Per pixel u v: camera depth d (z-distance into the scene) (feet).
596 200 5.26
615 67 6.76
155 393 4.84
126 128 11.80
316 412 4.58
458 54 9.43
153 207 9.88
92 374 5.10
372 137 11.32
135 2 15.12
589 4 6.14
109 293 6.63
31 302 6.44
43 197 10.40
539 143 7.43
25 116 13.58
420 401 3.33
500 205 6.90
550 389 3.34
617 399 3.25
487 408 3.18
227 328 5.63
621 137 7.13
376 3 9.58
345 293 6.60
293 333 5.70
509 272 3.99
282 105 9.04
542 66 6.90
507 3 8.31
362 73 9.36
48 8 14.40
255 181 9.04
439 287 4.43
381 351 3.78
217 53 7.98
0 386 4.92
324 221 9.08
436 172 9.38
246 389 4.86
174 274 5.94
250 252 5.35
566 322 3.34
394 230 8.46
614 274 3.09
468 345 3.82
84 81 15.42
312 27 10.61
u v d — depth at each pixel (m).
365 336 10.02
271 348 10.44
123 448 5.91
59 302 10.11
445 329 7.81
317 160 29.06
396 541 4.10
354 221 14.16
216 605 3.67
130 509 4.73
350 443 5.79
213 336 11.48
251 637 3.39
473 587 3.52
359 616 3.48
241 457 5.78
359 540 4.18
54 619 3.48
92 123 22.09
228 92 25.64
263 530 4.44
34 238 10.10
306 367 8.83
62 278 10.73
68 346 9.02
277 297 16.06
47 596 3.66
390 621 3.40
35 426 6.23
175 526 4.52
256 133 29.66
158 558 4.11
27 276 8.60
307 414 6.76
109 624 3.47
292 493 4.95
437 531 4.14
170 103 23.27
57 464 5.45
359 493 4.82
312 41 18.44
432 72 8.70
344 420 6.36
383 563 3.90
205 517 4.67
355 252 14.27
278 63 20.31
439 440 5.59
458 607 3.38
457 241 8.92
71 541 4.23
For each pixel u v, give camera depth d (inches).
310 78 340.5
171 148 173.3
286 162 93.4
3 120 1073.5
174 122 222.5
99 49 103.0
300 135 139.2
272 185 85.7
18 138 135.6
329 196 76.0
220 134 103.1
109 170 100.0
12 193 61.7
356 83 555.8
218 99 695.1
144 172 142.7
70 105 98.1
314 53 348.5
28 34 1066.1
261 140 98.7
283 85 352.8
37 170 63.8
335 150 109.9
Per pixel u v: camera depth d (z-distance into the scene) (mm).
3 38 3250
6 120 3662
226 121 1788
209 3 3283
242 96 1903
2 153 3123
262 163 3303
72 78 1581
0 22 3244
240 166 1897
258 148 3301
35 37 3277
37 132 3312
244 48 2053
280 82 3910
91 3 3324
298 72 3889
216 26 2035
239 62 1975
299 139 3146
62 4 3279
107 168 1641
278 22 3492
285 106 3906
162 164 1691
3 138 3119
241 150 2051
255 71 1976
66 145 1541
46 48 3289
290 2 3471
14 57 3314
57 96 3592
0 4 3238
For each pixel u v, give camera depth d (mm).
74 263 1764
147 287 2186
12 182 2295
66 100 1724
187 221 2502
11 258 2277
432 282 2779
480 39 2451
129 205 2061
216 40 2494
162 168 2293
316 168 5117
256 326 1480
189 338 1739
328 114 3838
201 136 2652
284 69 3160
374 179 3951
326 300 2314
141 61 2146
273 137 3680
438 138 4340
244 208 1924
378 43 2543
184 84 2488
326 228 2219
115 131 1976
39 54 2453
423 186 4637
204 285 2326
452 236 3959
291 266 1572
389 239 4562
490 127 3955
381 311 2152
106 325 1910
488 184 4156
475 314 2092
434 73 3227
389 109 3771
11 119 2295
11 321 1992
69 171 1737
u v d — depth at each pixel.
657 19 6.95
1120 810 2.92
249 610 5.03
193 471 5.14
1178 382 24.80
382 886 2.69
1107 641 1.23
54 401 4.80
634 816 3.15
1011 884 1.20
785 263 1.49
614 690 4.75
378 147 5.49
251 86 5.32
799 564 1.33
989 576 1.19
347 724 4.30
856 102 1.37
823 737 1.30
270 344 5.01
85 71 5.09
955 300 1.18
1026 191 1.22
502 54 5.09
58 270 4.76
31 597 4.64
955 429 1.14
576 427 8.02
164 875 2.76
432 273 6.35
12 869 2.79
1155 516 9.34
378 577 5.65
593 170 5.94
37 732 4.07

────────────────────

▶ _Exercise prompt_
Reproduce the data above in full. Leave nothing out.

▶ _Your solution_
Per pixel u v: camera depth d (z-distance into the scene) (feet).
596 200 5.26
615 67 6.76
155 393 4.84
126 128 11.80
316 412 4.58
458 54 9.43
153 207 9.88
92 374 5.10
372 137 11.32
135 2 15.12
589 4 6.14
109 293 6.63
31 302 6.44
43 197 10.40
539 143 7.43
25 116 13.58
420 401 3.33
500 205 6.90
550 389 3.34
617 399 3.25
487 408 3.18
227 328 5.63
621 137 7.13
376 3 9.58
345 293 6.60
293 333 5.70
509 272 3.99
282 105 9.04
542 66 6.90
507 3 8.31
362 73 9.36
48 8 14.40
255 181 9.04
439 287 4.43
381 351 3.78
217 53 7.98
0 386 4.92
324 221 9.08
436 172 9.38
246 389 4.86
174 274 5.94
250 252 5.35
566 322 3.34
394 230 8.46
614 274 3.09
468 345 3.82
84 81 15.42
312 27 10.61
u v d — depth at each pixel (m).
365 336 10.02
271 348 10.44
123 448 5.91
59 302 10.11
445 329 7.81
317 160 29.06
396 541 4.10
354 221 14.16
216 605 3.67
130 509 4.73
350 443 5.79
213 336 11.48
251 637 3.39
473 587 3.52
359 616 3.48
241 457 5.78
359 540 4.18
54 619 3.48
92 123 22.09
228 92 25.64
263 530 4.44
34 238 10.10
306 367 8.83
62 278 10.73
68 346 9.02
277 297 16.06
47 596 3.66
390 621 3.40
35 426 6.23
175 526 4.52
256 133 29.66
158 558 4.11
27 276 8.60
307 414 6.76
109 624 3.47
292 493 4.95
437 531 4.14
170 103 23.27
57 464 5.45
359 493 4.82
312 41 18.44
432 72 8.70
344 420 6.36
383 563 3.90
205 517 4.67
355 252 14.27
278 63 20.31
439 440 5.59
458 607 3.38
457 241 8.92
71 541 4.23
For each pixel u v, give camera depth d (inches).
310 78 340.5
171 148 173.3
286 162 93.4
3 120 1073.5
174 122 222.5
99 49 103.0
300 135 139.2
272 185 85.7
18 138 135.6
329 196 76.0
220 134 103.1
109 170 100.0
12 193 61.7
356 83 555.8
218 99 695.1
144 172 142.7
70 105 98.1
314 53 348.5
28 34 1066.1
261 140 98.7
283 85 352.8
37 170 63.8
335 150 109.9
Per pixel u v: camera depth d (z-distance into the scene) (mm).
3 38 3250
6 120 3662
226 121 1788
209 3 3283
242 96 1903
2 153 3123
262 163 3303
72 78 1581
0 22 3244
240 166 1897
258 148 3301
35 37 3277
37 132 3312
244 48 2053
280 82 3910
91 3 3324
298 72 3889
216 26 2035
239 62 1975
299 139 3146
62 4 3279
107 168 1641
278 22 3492
285 106 3906
162 164 1691
3 138 3119
241 150 2051
255 71 1976
66 145 1541
46 48 3289
290 2 3471
14 57 3314
57 96 3592
0 4 3238
For each pixel u v, give camera depth d (mm).
74 263 1764
147 287 2186
12 182 2295
66 100 1724
187 221 2502
11 258 2277
432 282 2779
480 39 2451
129 205 2061
216 40 2494
162 168 2293
316 168 5117
256 326 1480
189 338 1739
328 114 3838
201 136 2652
284 69 3160
374 179 3951
326 300 2314
141 61 2146
273 137 3680
438 138 4340
244 208 1924
378 43 2543
184 84 2488
326 228 2219
115 131 1976
39 54 2453
423 186 4637
204 285 2326
452 236 3959
291 266 1572
389 239 4562
490 127 3955
381 311 2152
106 325 1910
488 184 4156
475 314 2092
434 73 3227
389 109 3771
11 119 2295
11 321 1992
69 171 1737
u v d — depth at each pixel.
657 19 6.95
1120 810 2.92
249 610 5.03
193 471 5.14
1178 382 24.80
382 886 2.69
1107 641 1.23
54 401 4.80
634 816 3.15
1011 884 1.20
785 263 1.49
614 690 4.75
378 147 5.49
251 86 5.32
799 564 1.33
989 576 1.19
347 724 4.30
856 102 1.37
823 737 1.30
270 344 5.01
85 71 5.09
955 300 1.18
1026 191 1.22
502 54 5.09
58 270 4.76
31 597 4.64
955 429 1.14
576 427 8.02
164 875 2.76
432 273 6.35
12 869 2.79
1155 516 9.34
378 577 5.65
593 170 5.94
37 732 4.07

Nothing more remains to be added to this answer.